I’ve never performed a parachute jump, but I imagine the moment of standing at the open plane door, waiting to jump, must feel exactly as I did then. I knew I had to go, leave Duncan and make my way across the island alone, but couldn’t quite bring myself to do it that second. Then Duncan pushed me, not remotely gently, out of the clinic and I ran.

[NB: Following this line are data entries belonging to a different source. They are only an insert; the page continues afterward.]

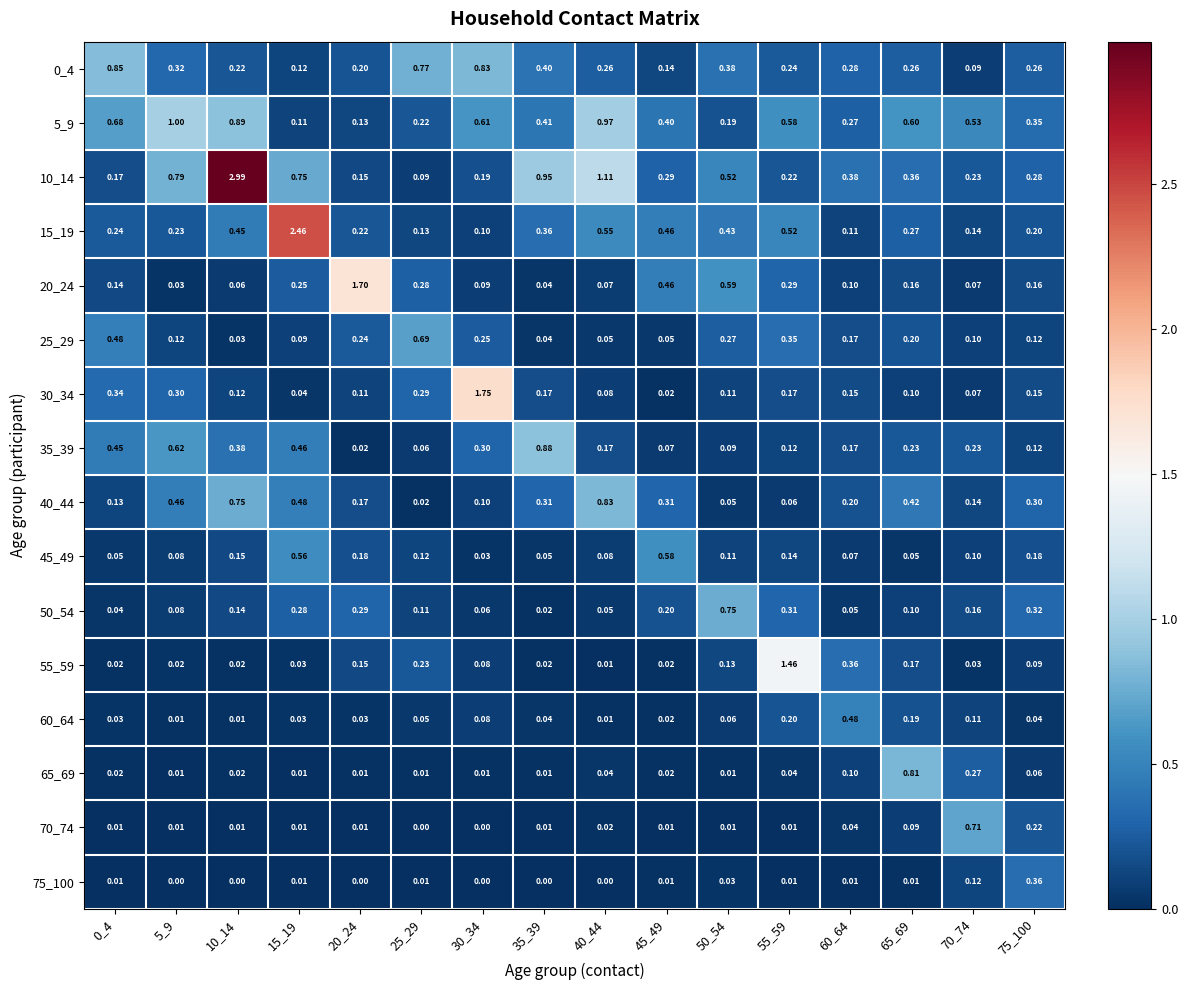

What is the spread (max minus min) of values at 45_49?

0.6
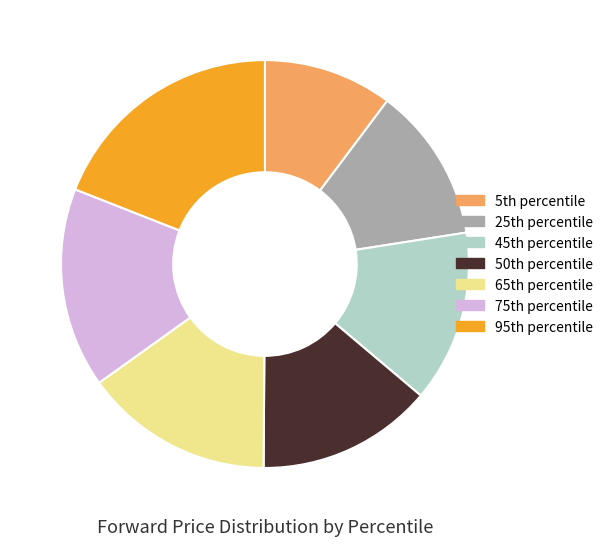

Count the number of slices in the pie.

7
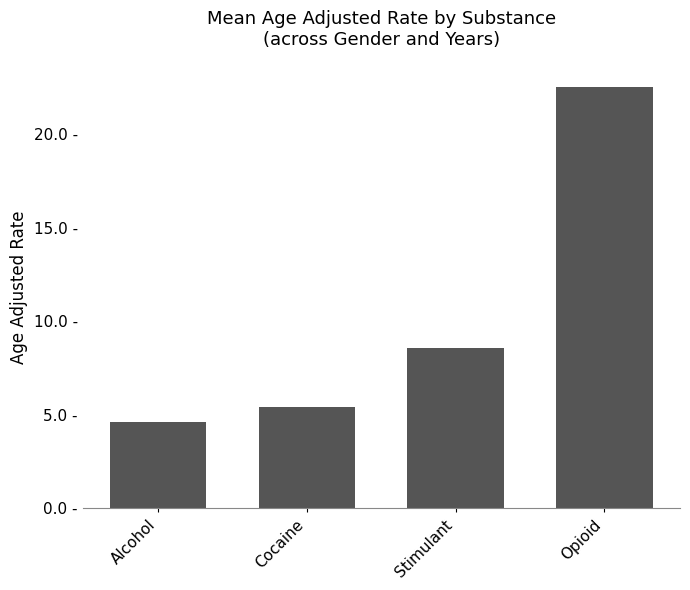

Between Stimulant and Alcohol, which is larger?

Stimulant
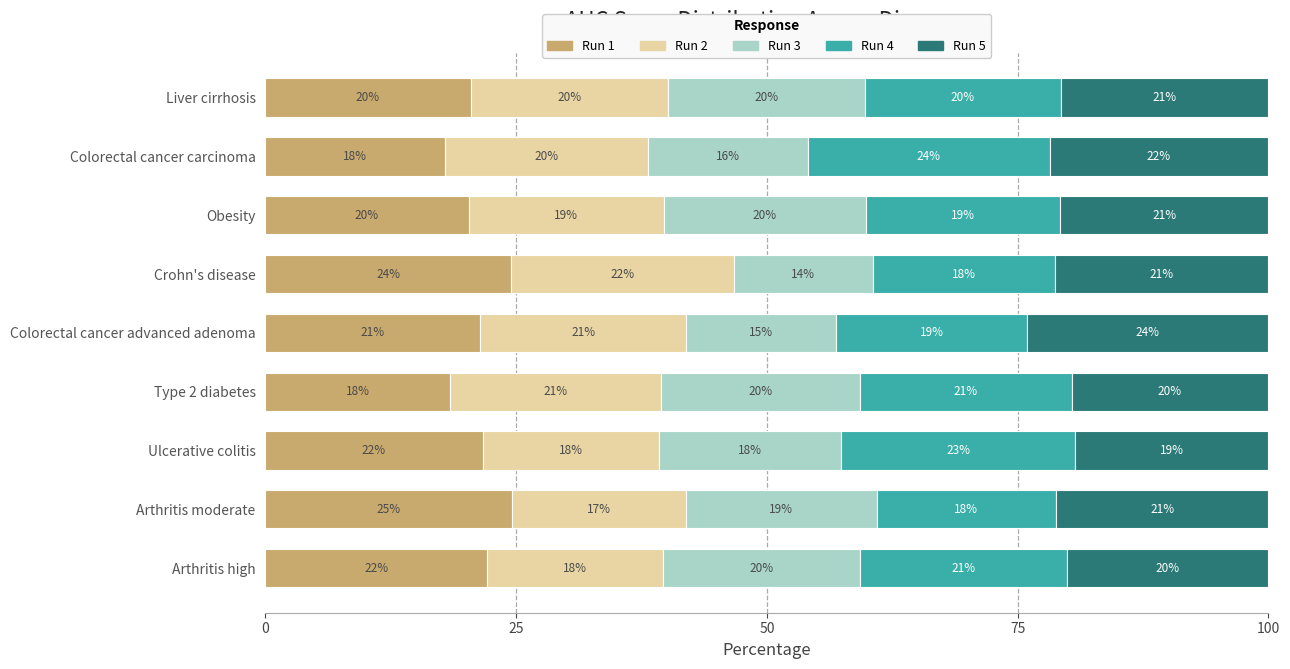

True or false: Run 1 has a value of 33.4 at Obesity.

False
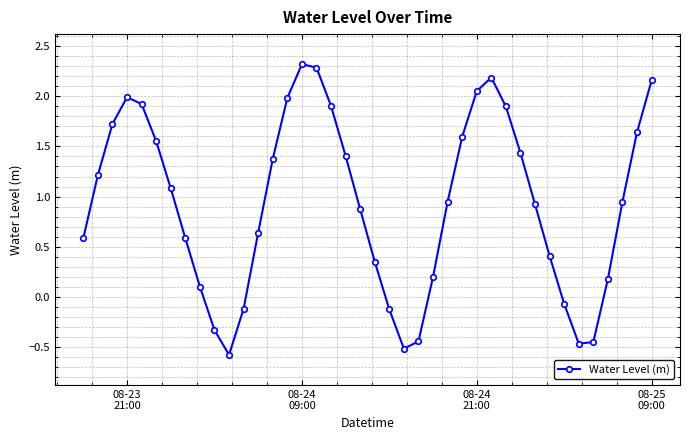

What is the value of the 4th point from the left?

2.0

Stopping for just a second to get my bearings, I made for the ridge of rock that would shelter me from anyone searching the immediate grounds. I reached it and dropped low, giving myself a second to get my breath back and make sure I hadn’t been spotted. Looking back at the clinic, I saw the door had been closed. There was no sign of Duncan. When I had enough courage I set off again, retracing my footsteps. I found the rucksack I’d left earlier and pulled on my waterproofs, then followed the cliff path until I reached the marker stone I’d left on the wall. I climbed over, squeezed through the gap in the barbed wire and ran to the cliff top. I was about to start the scramble down when I stopped. Something was moving on the beach.

It was the cliff birds. They’d scared the hell out of me earlier; they were just doing it again, that’s all. I had to get down there. Duncan was going to need help. Whatever it was moved again. I froze. No bird could be that big. I crept down the cliff path. A loose rock went tumbling beneath me and I froze again. Below, where I guessed the boat would be, a light flashed on. A beam of light started to creep around the rocks. I flattened myself against the cliff and
kept as still as I could. At one point the torch’s beam touched my foot but didn’t linger and after a minute or two it was switched off.

Slowly, carefully, I started to climb back up the cliff, praying I would disturb no more loose rocks. I reached the top and paused for breath. My boat had been discovered. They would be looking for me, would search the island until they found me. I might manage to hold them off until dawn, but once daylight came there’d be nowhere to hide. And they had dogs. If they set the dogs loose . . .

One way or another I was getting off that island; and there was only one other way I could think of. Richard was about to get another passenger. I set off again, running almost due north. Once I reached the track I kept as close to it as I dared for the half-mile or so that took me to the other side of the island. At one point I had to dive for cover when the sound of a diesel engine came roaring up from the harbour. It was a large four-wheel-drive vehicle, similar to the one Dunn drove. It might even be his car. Several men were inside it. They were travelling at considerable speed, given how rough and potholed the road was.